**What you have to do**
Every record here needs to be retyped exactly.

**Data under study**
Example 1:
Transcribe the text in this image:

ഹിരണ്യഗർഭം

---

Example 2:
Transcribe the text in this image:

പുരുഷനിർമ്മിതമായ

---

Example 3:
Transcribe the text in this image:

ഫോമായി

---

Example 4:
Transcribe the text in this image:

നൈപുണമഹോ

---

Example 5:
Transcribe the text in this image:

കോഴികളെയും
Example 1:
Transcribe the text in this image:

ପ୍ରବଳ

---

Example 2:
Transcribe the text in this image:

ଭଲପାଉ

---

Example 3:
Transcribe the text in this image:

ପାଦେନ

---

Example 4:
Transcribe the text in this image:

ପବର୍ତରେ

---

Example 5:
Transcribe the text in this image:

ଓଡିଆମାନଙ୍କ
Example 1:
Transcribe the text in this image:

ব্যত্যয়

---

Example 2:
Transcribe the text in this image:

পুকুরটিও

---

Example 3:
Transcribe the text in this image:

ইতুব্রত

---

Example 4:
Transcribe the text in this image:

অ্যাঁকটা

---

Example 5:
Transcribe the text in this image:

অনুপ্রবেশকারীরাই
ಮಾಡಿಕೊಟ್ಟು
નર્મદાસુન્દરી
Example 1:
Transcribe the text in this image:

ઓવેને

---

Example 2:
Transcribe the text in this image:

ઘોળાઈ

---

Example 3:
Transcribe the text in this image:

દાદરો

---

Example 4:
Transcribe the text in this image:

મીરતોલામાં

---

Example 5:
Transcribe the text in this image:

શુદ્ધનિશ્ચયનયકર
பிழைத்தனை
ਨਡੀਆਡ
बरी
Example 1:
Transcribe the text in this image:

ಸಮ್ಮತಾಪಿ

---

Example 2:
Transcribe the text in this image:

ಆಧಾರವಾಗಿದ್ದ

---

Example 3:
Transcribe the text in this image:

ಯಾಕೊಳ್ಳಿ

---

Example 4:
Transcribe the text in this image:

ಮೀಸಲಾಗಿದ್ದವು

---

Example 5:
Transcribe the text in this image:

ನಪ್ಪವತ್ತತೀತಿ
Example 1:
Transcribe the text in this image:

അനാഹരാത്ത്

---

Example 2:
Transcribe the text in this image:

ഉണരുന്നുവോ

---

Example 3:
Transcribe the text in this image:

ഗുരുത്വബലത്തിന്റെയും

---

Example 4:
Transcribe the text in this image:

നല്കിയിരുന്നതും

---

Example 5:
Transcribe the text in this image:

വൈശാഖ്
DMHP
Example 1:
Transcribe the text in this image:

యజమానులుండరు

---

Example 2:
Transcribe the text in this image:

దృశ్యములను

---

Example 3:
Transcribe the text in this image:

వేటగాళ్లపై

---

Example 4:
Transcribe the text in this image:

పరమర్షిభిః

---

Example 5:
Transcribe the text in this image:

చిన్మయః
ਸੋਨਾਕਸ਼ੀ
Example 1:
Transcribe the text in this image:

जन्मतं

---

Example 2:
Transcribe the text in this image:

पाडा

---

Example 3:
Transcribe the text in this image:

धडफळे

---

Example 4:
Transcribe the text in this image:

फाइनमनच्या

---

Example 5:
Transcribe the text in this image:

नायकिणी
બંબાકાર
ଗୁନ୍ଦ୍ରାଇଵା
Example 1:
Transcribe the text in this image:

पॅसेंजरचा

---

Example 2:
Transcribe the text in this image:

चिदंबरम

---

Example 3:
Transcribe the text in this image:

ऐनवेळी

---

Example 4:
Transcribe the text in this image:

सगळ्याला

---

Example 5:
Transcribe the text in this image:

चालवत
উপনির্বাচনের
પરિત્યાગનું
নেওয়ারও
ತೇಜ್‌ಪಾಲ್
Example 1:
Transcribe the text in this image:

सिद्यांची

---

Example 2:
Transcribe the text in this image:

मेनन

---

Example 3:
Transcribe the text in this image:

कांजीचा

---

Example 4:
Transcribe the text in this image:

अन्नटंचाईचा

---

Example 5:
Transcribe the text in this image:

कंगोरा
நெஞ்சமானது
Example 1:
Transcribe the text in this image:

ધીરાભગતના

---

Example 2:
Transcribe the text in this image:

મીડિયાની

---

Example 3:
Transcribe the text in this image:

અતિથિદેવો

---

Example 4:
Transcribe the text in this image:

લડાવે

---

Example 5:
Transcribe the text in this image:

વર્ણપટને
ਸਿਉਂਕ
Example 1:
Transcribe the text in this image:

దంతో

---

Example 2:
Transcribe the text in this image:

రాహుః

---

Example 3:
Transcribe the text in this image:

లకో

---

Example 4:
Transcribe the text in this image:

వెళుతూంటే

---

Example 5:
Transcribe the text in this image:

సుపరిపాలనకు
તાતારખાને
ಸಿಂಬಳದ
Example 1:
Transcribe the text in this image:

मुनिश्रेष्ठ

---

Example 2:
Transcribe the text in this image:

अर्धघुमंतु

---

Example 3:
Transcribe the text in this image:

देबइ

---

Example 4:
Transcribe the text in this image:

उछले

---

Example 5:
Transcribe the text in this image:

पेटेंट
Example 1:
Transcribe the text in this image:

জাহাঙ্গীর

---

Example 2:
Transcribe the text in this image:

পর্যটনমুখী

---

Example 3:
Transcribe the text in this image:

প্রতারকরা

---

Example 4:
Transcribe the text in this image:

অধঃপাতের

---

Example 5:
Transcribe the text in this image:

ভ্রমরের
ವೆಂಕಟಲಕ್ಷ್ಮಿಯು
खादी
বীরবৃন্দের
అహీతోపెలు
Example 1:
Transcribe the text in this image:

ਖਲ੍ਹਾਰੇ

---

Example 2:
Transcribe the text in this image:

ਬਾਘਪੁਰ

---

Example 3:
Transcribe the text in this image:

**Answer box**
Example 1:
Transcribe the text in this image:

ഹിരണ്യഗർഭം

---

Example 2:
Transcribe the text in this image:

പുരുഷനിർമ്മിതമായ

---

Example 3:
Transcribe the text in this image:

ഫോമായി

---

Example 4:
Transcribe the text in this image:

നൈപുണമഹോ

---

Example 5:
Transcribe the text in this image:

കോഴികളെയും
Example 1:
Transcribe the text in this image:

ପ୍ରବଳ

---

Example 2:
Transcribe the text in this image:

ଭଲପାଉ

---

Example 3:
Transcribe the text in this image:

ପାଦେନ

---

Example 4:
Transcribe the text in this image:

ପବର୍ତରେ

---

Example 5:
Transcribe the text in this image:

ଓଡିଆମାନଙ୍କ
Example 1:
Transcribe the text in this image:

ব্যত্যয়

---

Example 2:
Transcribe the text in this image:

পুকুরটিও

---

Example 3:
Transcribe the text in this image:

ইতুব্রত

---

Example 4:
Transcribe the text in this image:

অ্যাঁকটা

---

Example 5:
Transcribe the text in this image:

অনুপ্রবেশকারীরাই
ಮಾಡಿಕೊಟ್ಟು
નર્મદાસુન્દરી
Example 1:
Transcribe the text in this image:

ઓવેને

---

Example 2:
Transcribe the text in this image:

ઘોળાઈ

---

Example 3:
Transcribe the text in this image:

દાદરો

---

Example 4:
Transcribe the text in this image:

મીરતોલામાં

---

Example 5:
Transcribe the text in this image:

શુદ્ધનિશ્ચયનયકર
பிழைத்தனை
ਨਡੀਆਡ
बरी
Example 1:
Transcribe the text in this image:

ಸಮ್ಮತಾಪಿ

---

Example 2:
Transcribe the text in this image:

ಆಧಾರವಾಗಿದ್ದ

---

Example 3:
Transcribe the text in this image:

ಯಾಕೊಳ್ಳಿ

---

Example 4:
Transcribe the text in this image:

ಮೀಸಲಾಗಿದ್ದವು

---

Example 5:
Transcribe the text in this image:

ನಪ್ಪವತ್ತತೀತಿ
Example 1:
Transcribe the text in this image:

അനാഹരാത്ത്

---

Example 2:
Transcribe the text in this image:

ഉണരുന്നുവോ

---

Example 3:
Transcribe the text in this image:

ഗുരുത്വബലത്തിന്റെയും

---

Example 4:
Transcribe the text in this image:

നല്കിയിരുന്നതും

---

Example 5:
Transcribe the text in this image:

വൈശാഖ്
DMHP
Example 1:
Transcribe the text in this image:

యజమానులుండరు

---

Example 2:
Transcribe the text in this image:

దృశ్యములను

---

Example 3:
Transcribe the text in this image:

వేటగాళ్లపై

---

Example 4:
Transcribe the text in this image:

పరమర్షిభిః

---

Example 5:
Transcribe the text in this image:

చిన్మయః
ਸੋਨਾਕਸ਼ੀ
Example 1:
Transcribe the text in this image:

जन्मतं

---

Example 2:
Transcribe the text in this image:

पाडा

---

Example 3:
Transcribe the text in this image:

धडफळे

---

Example 4:
Transcribe the text in this image:

फाइनमनच्या

---

Example 5:
Transcribe the text in this image:

नायकिणी
બંબાકાર
ଗୁନ୍ଦ୍ରାଇଵା
Example 1:
Transcribe the text in this image:

पॅसेंजरचा

---

Example 2:
Transcribe the text in this image:

चिदंबरम

---

Example 3:
Transcribe the text in this image:

ऐनवेळी

---

Example 4:
Transcribe the text in this image:

सगळ्याला

---

Example 5:
Transcribe the text in this image:

चालवत
উপনির্বাচনের
પરિત્યાગનું
নেওয়ারও
ತೇಜ್‌ಪಾಲ್
Example 1:
Transcribe the text in this image:

सिद्यांची

---

Example 2:
Transcribe the text in this image:

मेनन

---

Example 3:
Transcribe the text in this image:

कांजीचा

---

Example 4:
Transcribe the text in this image:

अन्नटंचाईचा

---

Example 5:
Transcribe the text in this image:

कंगोरा
நெஞ்சமானது
Example 1:
Transcribe the text in this image:

ધીરાભગતના

---

Example 2:
Transcribe the text in this image:

મીડિયાની

---

Example 3:
Transcribe the text in this image:

અતિથિદેવો

---

Example 4:
Transcribe the text in this image:

લડાવે

---

Example 5:
Transcribe the text in this image:

વર્ણપટને
ਸਿਉਂਕ
Example 1:
Transcribe the text in this image:

దంతో

---

Example 2:
Transcribe the text in this image:

రాహుః

---

Example 3:
Transcribe the text in this image:

లకో

---

Example 4:
Transcribe the text in this image:

వెళుతూంటే

---

Example 5:
Transcribe the text in this image:

సుపరిపాలనకు
તાતારખાને
ಸಿಂಬಳದ
Example 1:
Transcribe the text in this image:

मुनिश्रेष्ठ

---

Example 2:
Transcribe the text in this image:

अर्धघुमंतु

---

Example 3:
Transcribe the text in this image:

देबइ

---

Example 4:
Transcribe the text in this image:

उछले

---

Example 5:
Transcribe the text in this image:

पेटेंट
Example 1:
Transcribe the text in this image:

জাহাঙ্গীর

---

Example 2:
Transcribe the text in this image:

পর্যটনমুখী

---

Example 3:
Transcribe the text in this image:

প্রতারকরা

---

Example 4:
Transcribe the text in this image:

অধঃপাতের

---

Example 5:
Transcribe the text in this image:

ভ্রমরের
ವೆಂಕಟಲಕ್ಷ್ಮಿಯು
खादी
বীরবৃন্দের
అహీతోపెలు
Example 1:
Transcribe the text in this image:

ਖਲ੍ਹਾਰੇ

---

Example 2:
Transcribe the text in this image:

ਬਾਘਪੁਰ

---

Example 3:
Transcribe the text in this image:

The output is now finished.